Although a rapid reduction in global greenhouse gas emissions was already needed to address climate change, the task has become doubly urgent in response to Russia’s territorial aggression and weaponization of energy supplies. Achieving net-zero emissions must now be a central objective of defense and security policy.
BRUSSELS – Russia’s invasion of Ukraine has forced the European Union to accelerate the pace of our energy and climate policy. Since the Kremlin has increasingly used energy as a tool for political influence, we must deprive it of its leverage by radically reducing our dependence on fossil-fuel imports from Russia.
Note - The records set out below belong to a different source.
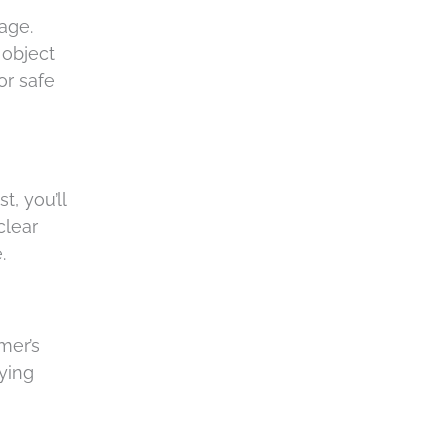
a
age.
 object
or safe
t, you’ll
clear
e.
mer’s
rying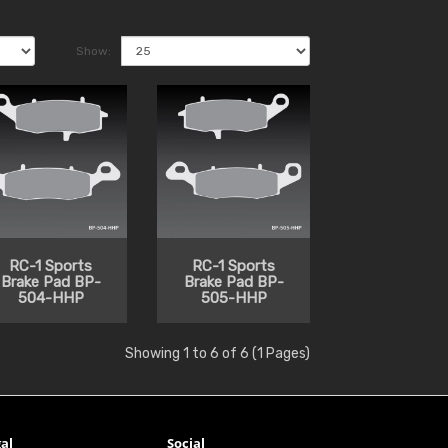
Show:
RC-1 Sports
RC-1 Sports
Brake Pad BP-
Brake Pad BP-
504-HHP
505-HHP
Showing 1 to 6 of 6 (1 Pages)
al
Social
The geopolitical rationale for doing so overlaps with the imperative to tackle climate change. The Intergovernmental Panel on Climate Change’s latest report on mitigation underscores the urgency of that task. Total greenhouse gas emissions must peak by 2025 if we are to avoid a catastrophic increase in global temperatures. Moreover, the economy-wide shift to clean energy must be managed carefully to account for the inevitable social and economic consequences; it must be a “just transition.”
The EU and the European Investment Bank have a vital role to play in this transition. Investments in renewables, energy efficiency, and innovative technologies such as green hydrogen are important tools for dealing with Russia’s aggression and helping to save the planet from dependence on fossil fuels. Every euro we spend on the energy transition at home is a euro we keep out of the hands of an authoritarian power that wages aggressive war. Every euro we spend on clean energy enhances our freedom to make our own decisions. Every euro we spend helping our international partners accelerate their own decarbonization strategies is an investment in resilience and in the fight against climate change.